>>
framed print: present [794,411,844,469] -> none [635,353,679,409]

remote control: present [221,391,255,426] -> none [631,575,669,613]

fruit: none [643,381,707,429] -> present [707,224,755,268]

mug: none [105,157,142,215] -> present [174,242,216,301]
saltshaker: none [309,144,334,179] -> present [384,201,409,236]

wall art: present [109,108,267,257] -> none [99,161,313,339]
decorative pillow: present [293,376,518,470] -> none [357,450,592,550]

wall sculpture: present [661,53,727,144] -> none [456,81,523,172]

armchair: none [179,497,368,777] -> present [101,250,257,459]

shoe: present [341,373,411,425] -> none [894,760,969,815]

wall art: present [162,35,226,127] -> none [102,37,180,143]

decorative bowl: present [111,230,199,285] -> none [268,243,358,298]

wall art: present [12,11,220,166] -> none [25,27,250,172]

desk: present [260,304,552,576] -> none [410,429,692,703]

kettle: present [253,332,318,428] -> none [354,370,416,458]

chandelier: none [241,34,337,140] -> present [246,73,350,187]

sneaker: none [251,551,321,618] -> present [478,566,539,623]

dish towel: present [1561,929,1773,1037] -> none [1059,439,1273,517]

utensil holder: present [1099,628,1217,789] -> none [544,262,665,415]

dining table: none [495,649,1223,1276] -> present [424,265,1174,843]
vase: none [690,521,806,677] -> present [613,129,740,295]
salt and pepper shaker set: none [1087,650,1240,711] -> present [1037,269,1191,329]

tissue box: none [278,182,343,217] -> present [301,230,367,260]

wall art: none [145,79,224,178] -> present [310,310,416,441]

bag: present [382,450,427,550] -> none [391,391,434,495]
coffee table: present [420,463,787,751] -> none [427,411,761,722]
<<
| Required action |
Please copy only the lines between the first line of the entries and the line with "mug: none [105,157,142,215]", keeping those two end lines as well, exactly as written.

| Solved problem |
framed print: present [794,411,844,469] -> none [635,353,679,409]

remote control: present [221,391,255,426] -> none [631,575,669,613]

fruit: none [643,381,707,429] -> present [707,224,755,268]

mug: none [105,157,142,215] -> present [174,242,216,301]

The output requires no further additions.